## WHAT THE EXERCISE ASKS
From the bill summary below, list each limit or burden on grieving workers that the summary describes.

## TEXT SHOWN

The bill grants parents of deceased children substantial, job‑protected bereavement leave and aligns federal rules, but it also limits flexibility and may compel paid leave use and documentation while imposing time and spousal‑leave constraints that could reduce net time available to grieve.
Parents and family members who lose a son or daughter gain a new, job‑protected 12‑workweek bereavement leave, allowing extended time off without risk of job loss.
Eligible federal employees receive parallel bereavement leave protections, aligning federal workforce rules with the new private‑sector leave and ensuring job protection for affected federal workers.
Workers may substitute paid leave for unpaid bereavement leave, helping grieving employees maintain income while taking time off.
Employees cannot take the bereavement leave intermittently or on a reduced schedule without employer consent, limiting flexibility in how grieving workers use their time off.
Employers may require substitution of paid leave and impose certification/documentation requirements, which can force use of paid time and create administrative or privacy burdens for grieving employees.
When both spouses work for the same employer, the extended spousal combined‑leave rule may reduce the total amount of leave available to each spouse, limiting families' overall time to grieve or manage arrangements.
Based on analysis of 2 sections of legislative text.
Adds a 12-workweek FMLA entitlement for the death of a son or daughter and updates notice, certification, scheduling, and related civil-service and school rules.

## INFORMATION SUPPLIED
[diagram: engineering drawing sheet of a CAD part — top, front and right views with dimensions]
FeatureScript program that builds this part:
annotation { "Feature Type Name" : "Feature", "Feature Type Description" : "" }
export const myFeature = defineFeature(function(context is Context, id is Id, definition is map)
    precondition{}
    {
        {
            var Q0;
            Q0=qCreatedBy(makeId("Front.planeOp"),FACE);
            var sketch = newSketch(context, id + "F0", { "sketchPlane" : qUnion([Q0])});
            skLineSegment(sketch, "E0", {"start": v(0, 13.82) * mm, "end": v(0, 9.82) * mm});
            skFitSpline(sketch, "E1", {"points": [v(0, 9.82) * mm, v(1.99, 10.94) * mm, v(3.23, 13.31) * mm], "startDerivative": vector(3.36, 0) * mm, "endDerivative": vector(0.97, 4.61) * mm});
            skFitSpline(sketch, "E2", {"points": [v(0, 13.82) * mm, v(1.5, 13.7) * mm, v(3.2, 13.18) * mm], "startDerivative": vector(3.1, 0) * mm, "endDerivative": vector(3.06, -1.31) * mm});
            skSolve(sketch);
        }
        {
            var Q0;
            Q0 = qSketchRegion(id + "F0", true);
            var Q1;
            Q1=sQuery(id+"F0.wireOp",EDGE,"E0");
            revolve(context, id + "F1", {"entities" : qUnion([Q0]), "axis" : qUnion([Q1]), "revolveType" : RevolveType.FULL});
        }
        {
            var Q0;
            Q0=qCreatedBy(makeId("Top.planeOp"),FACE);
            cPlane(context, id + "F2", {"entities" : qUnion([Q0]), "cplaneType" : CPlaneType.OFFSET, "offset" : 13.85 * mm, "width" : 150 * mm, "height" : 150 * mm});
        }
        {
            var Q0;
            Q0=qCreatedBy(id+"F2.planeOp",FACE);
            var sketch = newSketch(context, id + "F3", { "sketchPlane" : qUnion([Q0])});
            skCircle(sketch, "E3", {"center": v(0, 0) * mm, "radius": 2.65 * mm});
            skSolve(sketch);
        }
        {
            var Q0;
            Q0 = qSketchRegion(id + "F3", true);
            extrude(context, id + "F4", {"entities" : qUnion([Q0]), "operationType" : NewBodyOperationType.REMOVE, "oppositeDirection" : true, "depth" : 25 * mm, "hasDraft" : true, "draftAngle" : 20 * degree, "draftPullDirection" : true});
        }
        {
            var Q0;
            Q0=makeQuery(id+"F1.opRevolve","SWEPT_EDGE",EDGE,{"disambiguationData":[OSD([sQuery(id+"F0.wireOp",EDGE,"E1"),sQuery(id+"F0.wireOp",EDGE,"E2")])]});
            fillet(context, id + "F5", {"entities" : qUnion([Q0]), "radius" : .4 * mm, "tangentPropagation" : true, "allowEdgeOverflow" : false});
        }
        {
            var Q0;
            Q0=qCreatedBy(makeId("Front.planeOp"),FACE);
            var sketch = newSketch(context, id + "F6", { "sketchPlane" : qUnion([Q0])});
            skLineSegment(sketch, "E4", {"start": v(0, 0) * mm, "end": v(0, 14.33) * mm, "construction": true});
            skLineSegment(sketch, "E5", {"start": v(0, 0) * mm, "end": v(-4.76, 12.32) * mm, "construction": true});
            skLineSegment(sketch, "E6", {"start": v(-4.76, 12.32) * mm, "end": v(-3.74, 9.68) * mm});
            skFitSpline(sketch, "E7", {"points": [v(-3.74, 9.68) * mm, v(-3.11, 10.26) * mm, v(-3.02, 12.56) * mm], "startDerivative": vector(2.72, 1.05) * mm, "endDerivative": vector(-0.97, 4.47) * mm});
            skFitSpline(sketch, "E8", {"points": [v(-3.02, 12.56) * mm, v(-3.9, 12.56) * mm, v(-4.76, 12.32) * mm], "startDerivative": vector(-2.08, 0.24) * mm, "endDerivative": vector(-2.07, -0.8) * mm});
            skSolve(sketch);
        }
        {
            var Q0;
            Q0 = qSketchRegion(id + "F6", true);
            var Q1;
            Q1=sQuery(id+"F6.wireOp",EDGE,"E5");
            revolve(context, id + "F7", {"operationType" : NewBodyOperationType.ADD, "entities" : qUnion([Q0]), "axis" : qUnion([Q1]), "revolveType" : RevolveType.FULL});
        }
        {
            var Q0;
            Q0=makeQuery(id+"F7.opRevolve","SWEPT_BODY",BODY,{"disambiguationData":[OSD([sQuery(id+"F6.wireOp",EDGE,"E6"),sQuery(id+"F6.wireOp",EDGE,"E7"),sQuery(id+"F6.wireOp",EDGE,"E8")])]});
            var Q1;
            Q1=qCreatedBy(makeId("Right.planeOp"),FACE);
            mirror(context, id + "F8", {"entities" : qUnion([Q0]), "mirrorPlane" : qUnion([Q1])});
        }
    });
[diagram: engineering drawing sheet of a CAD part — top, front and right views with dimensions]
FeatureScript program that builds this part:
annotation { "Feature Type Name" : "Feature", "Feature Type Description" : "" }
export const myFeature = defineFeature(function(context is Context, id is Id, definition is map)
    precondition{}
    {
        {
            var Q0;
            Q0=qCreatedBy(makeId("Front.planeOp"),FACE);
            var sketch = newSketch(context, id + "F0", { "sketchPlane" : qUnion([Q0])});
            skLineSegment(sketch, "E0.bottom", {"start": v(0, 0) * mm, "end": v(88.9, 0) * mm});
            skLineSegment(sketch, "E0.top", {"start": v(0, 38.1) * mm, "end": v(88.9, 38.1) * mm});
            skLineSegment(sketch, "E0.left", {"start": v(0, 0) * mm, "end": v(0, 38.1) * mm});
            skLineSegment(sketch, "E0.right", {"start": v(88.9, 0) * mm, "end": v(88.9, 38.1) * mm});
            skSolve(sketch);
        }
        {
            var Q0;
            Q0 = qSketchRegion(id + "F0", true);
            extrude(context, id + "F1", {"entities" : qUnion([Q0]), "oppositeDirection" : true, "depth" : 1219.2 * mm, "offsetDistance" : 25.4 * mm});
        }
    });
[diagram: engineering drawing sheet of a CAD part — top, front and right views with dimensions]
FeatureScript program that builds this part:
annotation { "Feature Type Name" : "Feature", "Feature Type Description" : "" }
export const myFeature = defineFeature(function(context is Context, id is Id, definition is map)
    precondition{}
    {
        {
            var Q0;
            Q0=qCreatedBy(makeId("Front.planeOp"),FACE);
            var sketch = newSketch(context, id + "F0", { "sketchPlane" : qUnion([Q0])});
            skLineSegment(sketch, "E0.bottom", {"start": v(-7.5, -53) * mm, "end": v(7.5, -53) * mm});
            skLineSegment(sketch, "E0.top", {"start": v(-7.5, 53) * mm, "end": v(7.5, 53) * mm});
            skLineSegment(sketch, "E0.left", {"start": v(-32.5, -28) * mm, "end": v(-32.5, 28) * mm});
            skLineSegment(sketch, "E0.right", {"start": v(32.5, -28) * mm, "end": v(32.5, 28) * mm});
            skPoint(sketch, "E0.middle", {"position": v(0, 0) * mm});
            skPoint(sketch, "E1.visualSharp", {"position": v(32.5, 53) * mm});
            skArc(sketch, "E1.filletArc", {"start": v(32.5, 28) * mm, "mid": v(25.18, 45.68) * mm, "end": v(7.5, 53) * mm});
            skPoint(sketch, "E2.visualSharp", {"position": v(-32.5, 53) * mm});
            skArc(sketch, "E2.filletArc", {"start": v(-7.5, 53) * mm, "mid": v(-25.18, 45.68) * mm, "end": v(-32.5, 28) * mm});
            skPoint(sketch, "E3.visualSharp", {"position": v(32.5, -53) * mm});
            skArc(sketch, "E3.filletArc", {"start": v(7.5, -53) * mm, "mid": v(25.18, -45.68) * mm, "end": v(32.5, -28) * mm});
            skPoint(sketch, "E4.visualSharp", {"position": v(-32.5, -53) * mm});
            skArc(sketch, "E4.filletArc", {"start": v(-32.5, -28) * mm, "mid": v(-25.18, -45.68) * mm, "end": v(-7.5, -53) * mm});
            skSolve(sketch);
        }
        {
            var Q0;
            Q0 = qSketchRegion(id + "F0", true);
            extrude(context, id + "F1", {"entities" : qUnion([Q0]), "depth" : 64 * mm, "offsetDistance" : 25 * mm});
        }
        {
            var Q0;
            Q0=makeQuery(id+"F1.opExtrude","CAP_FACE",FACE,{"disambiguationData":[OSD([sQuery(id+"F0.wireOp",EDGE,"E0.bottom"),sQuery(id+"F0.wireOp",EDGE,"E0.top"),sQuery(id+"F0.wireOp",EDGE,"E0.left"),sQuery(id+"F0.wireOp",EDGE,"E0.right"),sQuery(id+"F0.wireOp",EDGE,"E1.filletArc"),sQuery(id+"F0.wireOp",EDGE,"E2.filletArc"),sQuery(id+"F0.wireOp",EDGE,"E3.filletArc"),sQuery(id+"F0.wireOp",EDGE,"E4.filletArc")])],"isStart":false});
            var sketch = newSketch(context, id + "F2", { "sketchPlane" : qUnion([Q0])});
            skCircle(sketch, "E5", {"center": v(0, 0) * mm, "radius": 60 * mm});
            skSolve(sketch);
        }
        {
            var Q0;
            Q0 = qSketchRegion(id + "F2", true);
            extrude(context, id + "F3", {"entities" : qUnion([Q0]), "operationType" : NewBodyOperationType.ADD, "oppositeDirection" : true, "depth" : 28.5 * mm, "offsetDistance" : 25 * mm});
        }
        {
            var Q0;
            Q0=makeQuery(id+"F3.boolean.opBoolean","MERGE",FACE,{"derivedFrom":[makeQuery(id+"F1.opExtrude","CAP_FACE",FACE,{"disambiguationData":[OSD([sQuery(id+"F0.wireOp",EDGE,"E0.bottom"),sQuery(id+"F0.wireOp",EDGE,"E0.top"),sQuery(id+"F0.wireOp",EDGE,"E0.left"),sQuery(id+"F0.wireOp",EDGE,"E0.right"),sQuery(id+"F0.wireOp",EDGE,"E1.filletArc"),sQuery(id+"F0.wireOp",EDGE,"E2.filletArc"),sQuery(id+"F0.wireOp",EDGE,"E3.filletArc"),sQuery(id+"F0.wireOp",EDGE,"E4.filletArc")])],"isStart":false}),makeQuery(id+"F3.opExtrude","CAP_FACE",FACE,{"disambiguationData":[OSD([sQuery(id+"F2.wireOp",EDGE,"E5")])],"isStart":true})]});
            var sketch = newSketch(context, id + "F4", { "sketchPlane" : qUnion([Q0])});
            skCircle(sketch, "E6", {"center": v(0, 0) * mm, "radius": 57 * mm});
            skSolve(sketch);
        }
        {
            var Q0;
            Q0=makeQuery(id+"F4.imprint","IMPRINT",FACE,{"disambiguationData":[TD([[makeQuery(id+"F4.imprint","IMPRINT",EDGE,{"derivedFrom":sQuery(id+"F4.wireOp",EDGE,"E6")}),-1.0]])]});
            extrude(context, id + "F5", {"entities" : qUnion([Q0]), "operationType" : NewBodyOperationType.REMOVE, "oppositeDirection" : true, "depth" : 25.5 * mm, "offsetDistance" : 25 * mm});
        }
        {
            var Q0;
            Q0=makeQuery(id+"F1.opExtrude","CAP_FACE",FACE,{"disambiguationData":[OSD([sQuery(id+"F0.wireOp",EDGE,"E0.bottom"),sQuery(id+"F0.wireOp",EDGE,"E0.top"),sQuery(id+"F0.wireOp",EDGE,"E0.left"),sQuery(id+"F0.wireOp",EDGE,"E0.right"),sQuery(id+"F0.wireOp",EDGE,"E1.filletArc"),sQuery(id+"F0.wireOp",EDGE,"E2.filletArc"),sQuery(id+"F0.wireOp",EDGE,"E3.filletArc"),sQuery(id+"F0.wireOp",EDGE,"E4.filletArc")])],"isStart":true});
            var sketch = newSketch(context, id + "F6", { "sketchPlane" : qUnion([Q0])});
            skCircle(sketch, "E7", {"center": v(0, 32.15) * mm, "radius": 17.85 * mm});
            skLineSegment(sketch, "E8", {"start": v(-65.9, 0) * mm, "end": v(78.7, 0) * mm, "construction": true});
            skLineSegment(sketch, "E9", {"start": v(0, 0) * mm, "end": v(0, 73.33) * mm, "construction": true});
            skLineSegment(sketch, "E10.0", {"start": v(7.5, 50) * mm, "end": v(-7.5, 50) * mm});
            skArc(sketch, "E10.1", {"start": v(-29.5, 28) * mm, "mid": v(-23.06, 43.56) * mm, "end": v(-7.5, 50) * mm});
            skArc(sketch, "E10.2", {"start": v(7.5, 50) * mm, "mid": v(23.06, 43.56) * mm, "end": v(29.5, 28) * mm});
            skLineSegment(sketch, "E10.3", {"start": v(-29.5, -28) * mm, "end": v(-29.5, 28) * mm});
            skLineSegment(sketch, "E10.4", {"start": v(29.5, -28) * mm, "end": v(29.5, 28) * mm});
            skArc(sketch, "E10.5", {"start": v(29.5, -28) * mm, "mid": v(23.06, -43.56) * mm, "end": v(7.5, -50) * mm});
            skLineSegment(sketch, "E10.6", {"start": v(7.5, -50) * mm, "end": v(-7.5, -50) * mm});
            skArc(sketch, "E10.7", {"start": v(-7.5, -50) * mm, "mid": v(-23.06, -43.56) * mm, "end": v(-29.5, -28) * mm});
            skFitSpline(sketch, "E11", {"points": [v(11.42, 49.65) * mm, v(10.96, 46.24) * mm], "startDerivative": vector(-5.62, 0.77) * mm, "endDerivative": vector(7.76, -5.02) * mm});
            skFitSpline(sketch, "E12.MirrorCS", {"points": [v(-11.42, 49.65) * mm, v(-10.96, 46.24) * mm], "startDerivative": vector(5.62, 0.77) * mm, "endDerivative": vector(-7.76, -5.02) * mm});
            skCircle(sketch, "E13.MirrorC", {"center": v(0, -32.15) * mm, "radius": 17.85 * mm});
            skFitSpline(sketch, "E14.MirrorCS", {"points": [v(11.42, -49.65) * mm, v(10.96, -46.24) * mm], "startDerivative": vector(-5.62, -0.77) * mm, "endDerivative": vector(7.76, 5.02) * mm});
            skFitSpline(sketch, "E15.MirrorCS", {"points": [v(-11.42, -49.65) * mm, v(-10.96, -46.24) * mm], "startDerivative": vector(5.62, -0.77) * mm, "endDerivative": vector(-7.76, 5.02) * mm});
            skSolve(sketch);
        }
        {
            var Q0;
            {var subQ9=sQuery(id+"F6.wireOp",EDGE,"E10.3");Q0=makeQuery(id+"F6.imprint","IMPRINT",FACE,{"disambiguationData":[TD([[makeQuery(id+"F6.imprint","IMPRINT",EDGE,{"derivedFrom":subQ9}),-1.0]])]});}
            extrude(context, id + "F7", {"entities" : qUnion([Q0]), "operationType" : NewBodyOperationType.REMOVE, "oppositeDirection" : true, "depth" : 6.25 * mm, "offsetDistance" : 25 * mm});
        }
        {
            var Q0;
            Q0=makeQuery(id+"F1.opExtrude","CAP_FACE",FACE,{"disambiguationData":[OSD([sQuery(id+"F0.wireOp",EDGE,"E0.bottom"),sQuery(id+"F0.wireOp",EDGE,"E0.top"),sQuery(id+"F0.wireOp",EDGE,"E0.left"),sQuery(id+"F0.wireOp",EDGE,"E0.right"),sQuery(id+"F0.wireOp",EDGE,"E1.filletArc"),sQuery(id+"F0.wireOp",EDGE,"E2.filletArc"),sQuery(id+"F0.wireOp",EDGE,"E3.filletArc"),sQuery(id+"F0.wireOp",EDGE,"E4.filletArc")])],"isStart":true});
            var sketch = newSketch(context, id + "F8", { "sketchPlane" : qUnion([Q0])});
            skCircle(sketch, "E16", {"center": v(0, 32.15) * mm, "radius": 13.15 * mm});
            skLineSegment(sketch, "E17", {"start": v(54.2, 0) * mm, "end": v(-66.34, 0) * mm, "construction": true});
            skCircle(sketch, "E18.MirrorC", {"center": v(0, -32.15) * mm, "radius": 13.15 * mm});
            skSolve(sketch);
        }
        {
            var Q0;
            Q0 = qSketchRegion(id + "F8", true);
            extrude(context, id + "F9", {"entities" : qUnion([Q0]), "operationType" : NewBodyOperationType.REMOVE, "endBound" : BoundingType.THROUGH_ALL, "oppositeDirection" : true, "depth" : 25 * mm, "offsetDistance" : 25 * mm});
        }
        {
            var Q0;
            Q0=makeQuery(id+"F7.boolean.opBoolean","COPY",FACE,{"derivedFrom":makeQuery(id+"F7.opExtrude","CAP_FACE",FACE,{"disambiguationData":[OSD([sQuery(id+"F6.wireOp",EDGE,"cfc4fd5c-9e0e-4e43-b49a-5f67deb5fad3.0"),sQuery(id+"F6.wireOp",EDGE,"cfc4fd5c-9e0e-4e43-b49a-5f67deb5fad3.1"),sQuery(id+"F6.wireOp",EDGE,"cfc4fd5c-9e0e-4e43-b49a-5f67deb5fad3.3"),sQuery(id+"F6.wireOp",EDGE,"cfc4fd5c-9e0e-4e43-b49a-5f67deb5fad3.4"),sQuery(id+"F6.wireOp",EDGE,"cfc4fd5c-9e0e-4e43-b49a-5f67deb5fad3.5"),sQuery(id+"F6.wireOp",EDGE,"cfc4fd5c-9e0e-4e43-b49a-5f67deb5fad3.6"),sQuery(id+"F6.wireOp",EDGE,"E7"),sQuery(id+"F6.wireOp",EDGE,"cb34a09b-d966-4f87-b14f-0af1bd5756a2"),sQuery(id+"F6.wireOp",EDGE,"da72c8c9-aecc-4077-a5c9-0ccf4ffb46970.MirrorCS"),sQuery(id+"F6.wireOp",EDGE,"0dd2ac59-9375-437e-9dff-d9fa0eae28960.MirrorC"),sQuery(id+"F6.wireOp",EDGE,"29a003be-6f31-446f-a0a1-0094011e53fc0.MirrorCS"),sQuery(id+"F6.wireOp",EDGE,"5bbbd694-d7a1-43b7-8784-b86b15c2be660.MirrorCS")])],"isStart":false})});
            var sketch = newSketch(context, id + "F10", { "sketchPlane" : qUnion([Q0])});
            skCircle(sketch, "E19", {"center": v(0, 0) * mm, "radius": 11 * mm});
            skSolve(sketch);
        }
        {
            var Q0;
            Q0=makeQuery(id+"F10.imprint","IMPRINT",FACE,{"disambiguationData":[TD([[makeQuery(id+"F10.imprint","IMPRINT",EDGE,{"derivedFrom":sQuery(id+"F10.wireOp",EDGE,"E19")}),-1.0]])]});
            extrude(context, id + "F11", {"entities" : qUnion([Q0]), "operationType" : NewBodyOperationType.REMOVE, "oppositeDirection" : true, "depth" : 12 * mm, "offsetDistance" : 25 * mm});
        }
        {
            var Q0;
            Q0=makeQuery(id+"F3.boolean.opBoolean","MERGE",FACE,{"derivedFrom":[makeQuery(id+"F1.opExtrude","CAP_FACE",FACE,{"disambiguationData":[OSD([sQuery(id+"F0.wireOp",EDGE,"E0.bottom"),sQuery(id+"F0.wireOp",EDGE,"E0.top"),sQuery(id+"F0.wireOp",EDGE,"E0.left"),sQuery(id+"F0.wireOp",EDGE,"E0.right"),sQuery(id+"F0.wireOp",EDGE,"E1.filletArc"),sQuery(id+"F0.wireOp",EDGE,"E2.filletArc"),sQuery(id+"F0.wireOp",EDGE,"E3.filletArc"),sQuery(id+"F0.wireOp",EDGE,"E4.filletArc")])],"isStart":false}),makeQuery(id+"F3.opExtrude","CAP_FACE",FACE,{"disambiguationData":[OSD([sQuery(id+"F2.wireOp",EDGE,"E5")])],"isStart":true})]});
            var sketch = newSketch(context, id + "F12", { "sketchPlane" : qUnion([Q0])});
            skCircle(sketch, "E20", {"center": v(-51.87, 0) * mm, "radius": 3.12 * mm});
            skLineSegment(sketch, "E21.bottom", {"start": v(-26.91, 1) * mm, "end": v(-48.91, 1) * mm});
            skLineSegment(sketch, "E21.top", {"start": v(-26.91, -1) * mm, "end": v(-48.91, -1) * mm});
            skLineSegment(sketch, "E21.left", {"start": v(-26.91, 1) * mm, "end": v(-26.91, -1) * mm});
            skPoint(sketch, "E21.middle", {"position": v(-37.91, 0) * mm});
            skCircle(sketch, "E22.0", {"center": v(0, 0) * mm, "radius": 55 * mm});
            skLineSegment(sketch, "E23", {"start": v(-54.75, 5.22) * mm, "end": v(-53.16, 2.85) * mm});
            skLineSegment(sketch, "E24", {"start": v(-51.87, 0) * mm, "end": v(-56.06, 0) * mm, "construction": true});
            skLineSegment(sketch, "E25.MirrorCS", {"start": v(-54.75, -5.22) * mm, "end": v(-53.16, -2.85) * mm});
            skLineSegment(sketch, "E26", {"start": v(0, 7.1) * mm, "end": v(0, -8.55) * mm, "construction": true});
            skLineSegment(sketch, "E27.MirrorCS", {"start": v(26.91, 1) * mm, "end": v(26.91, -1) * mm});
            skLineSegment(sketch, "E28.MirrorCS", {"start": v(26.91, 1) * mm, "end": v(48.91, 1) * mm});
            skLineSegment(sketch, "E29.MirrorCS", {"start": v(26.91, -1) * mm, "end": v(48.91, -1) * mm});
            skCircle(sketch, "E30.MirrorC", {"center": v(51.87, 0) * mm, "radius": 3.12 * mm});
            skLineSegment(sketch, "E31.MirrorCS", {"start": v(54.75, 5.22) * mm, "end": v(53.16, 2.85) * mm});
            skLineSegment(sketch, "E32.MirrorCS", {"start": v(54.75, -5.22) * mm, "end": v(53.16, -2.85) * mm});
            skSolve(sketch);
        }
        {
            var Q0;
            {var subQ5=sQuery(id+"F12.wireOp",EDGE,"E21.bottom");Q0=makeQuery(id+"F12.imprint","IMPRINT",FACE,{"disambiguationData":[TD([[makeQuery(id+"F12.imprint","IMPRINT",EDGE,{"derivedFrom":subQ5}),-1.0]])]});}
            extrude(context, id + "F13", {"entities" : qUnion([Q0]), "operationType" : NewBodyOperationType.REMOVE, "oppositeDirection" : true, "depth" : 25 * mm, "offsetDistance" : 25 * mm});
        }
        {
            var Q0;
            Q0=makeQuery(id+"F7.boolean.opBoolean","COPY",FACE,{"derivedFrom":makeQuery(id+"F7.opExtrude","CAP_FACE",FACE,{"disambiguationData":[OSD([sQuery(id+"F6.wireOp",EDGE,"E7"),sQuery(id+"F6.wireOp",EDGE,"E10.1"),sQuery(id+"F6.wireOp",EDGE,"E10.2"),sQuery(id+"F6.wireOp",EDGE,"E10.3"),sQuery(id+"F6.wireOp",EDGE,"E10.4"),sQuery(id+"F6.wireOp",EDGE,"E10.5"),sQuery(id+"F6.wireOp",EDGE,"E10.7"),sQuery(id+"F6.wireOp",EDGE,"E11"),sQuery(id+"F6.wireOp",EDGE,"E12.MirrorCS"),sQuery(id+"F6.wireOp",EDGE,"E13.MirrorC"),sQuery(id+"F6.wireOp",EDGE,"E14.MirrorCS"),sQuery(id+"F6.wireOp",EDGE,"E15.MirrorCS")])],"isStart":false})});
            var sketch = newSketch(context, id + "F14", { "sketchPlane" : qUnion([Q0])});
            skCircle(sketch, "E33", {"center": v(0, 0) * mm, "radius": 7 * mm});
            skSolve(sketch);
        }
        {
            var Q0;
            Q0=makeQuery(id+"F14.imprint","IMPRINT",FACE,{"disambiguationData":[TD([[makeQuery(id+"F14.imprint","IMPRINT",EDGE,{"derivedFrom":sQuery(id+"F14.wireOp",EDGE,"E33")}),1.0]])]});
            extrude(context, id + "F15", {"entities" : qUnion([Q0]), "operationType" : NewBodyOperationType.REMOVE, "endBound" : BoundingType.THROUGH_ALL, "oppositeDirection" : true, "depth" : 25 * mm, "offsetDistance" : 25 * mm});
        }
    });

## RESPONSE TO THIS EXERCISE
- Employees cannot take the bereavement leave intermittently or on a reduced schedule without employer consent.
- Employers may require employees to substitute paid leave and may impose certification or documentation requirements.
- When both spouses work for the same employer, the extended spousal combined-leave rule may reduce the total leave available to each spouse.